Work-life balance also includes things like: whether a person has to be on call to do work on short notice; whether a person is expected to read and respond to work emails or other messages outside of working hours; whether a person has a predictable, regular schedule; and even things like whether a person has friends they see regularly outside of their work friend group.
The importance of work-life balance is not just a question of a person having more or less leisure time, either. Work-life balance has an effect on people’s physical and mental health, and the quality of their relationships with their friends and family. According to the Mayo Clinic, a work-life balance tilted too far towards work can lead to problems such as: fatigue that impairs the quality of a person’s personal and professional life; poor health resulting from stress; lost time with friends and loved ones; and, ironically, a worsening of the situation, as people who put a lot of time into work are sometimes “rewarded” with greater responsibility at work, often throwing their work-life balance even further off-kilter.
Maintaining a healthy work-life balance is a challenge in the best of times, and these are not the best of times. The Covid-19 pandemic has meant an increase in both work and personal responsibilities for almost everyone. Even the many people who have lost their jobs are now engaged in the full-time unpaid work of searching for another job.
At the same time, the pandemic has caused a massive and sudden shift to working from home for millions of people, even those who are still employed. Working from home presents special challenges in maintaining work-life balance. Let’s look at some tips for keeping things balanced when working from home.
- Make (and keep) a schedule. One of the nice things about working from home is that it can provide some flexibility in terms of when you do your work. This can be nice, but it can also lead to poor boundaries between work time and the rest of your time. Try to set aside a certain part of your day as work hours. If you can, try to have those hours be at the same time every day. Try to avoid a situation where your work is spread throughout your every waking hour and interwoven with all the other aspects of your life.
- Try to confine your work to a set aside work space. Not everyone has the luxury of a home office. But even if you can’t set aside a separate room for work, try to set aside at least a part of a room as your dedicated work space. As much as possible, try to keep work and work materials in that area. Try hard to avoid doing work or having work materials in places like the table where you eat or the room where you sleep. Working in the same room where you sleep may even cause trouble falling asleep at night or otherwise keep you from getting good quality restful sleep!
- Set boundaries with work email and other forms of digital communication. Different workplaces have different norms and rules around this, but to the extent that you can, try to confine work communications to work time. If you are able to have separate work and personal phones, this can be helpful. And you should definitely have a dedicated work email address, even if it’s a work GMail or other account you make for yourself.
- Try to keep personal matters from mixing in with your work time. It can be tempting (and sometimes necessary) to attend to personal obligations during your work time, but if this means your work day then stretches beyond what you had planned on, try to avoid this in order to maintain separation between your work hours and the rest of your life. If you get your work done early and then want to take care of some personal chores: Great, go for it! But minimizing the degree to which the two interweave throughout the day can be a good way to maintain healthy boundaries between work and everything else.
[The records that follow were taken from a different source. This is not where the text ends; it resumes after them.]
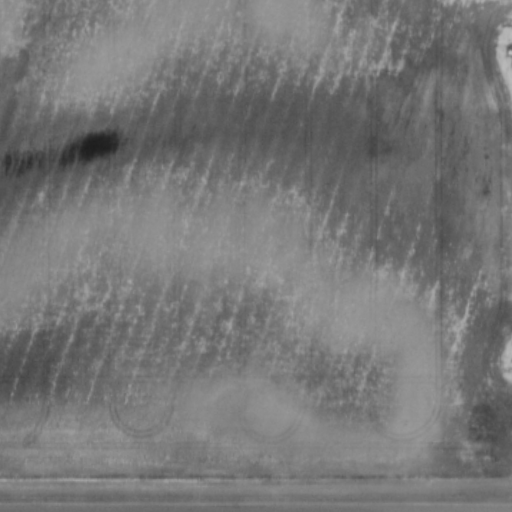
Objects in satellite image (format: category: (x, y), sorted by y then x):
road: (256, 508)
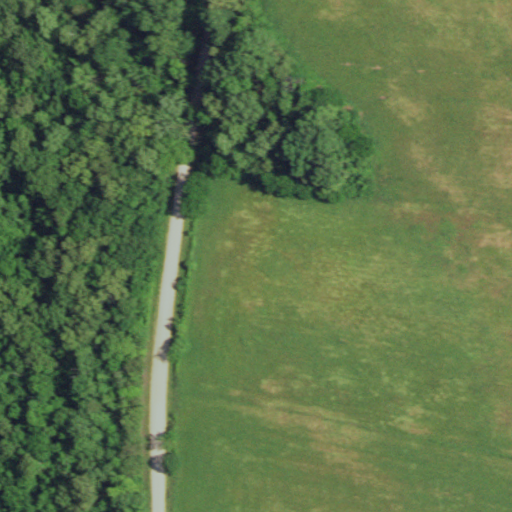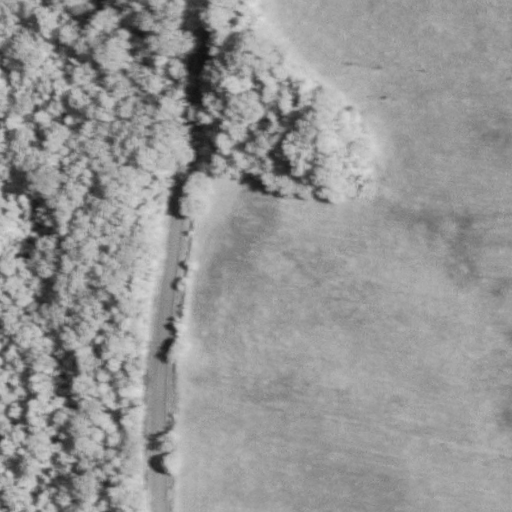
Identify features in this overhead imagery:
park: (86, 240)
road: (164, 254)
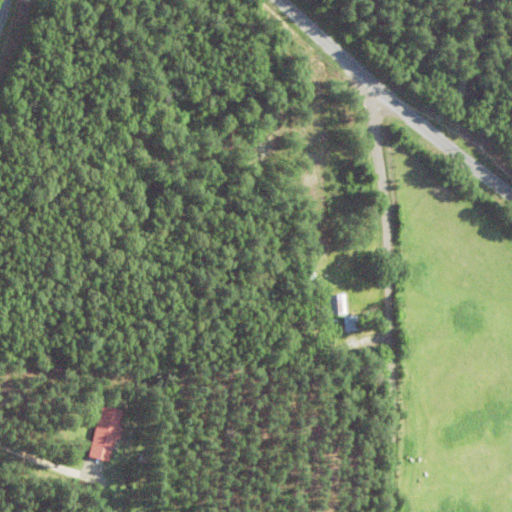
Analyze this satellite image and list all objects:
road: (2, 5)
road: (387, 108)
road: (385, 302)
building: (325, 304)
building: (87, 434)
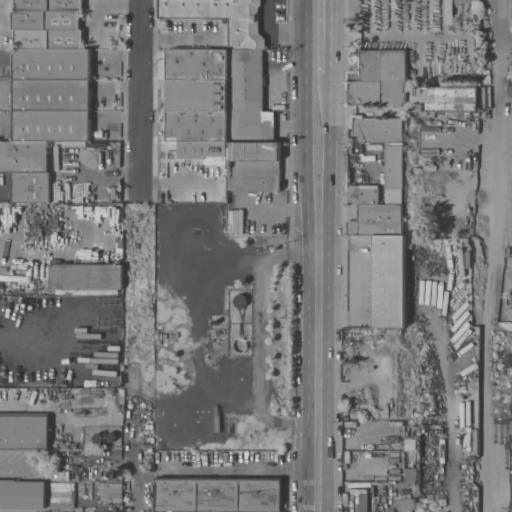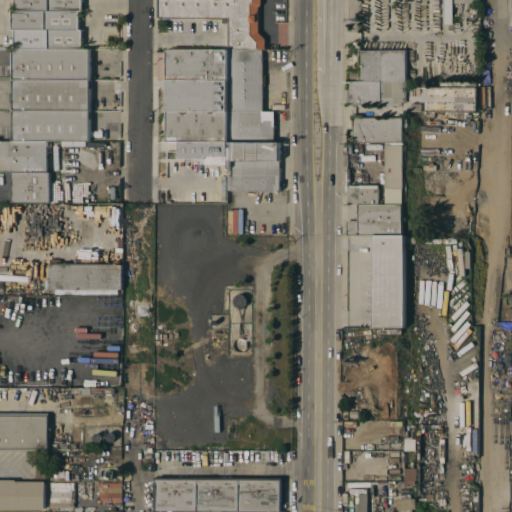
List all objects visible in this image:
road: (330, 0)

- Try to minimize how much you think about work during non-work hours. Easier said than done sometimes, we know. But do the best you can. Some people recommend having a regular way in which you end your work day to help you shift gears from “work mode” to personal mode. When not working from home, this was a lot easier: the commute home usually marked the transition from work to home life. When working in your home, though, this becomes trickier. Taking a walk or bike ride, doing some other exercise, cooking a meal, reading for pleasure (ideally not on a screen), having a drink or snack, or calling a loved one to talk on the phone could all be ways to mark the end of your work day and help yourself mentally change gears. Even better if you choose is something that is scheduled and can’t easily be postponed, like plans to call a friend on the phone. This appointment can help you end your work day on time, even if you have more work to do. As long as that work can wait until at least tomorrow, it’s probably best to let it.
Striking a good work-life balance is always a challenge, and perhaps more so now than ever. It is important, though, and worth the effort it takes. It’s also important to keep in mind that creating a good work-life balance is an ongoing process for most people. As the demands of people’s work lives and personal lives ebb and flow, it might become easier or harder to do. What’s most important is to do the best you can and keep trying. We hope these tips help, and we’ll be discussing this and other related topics more in future posts.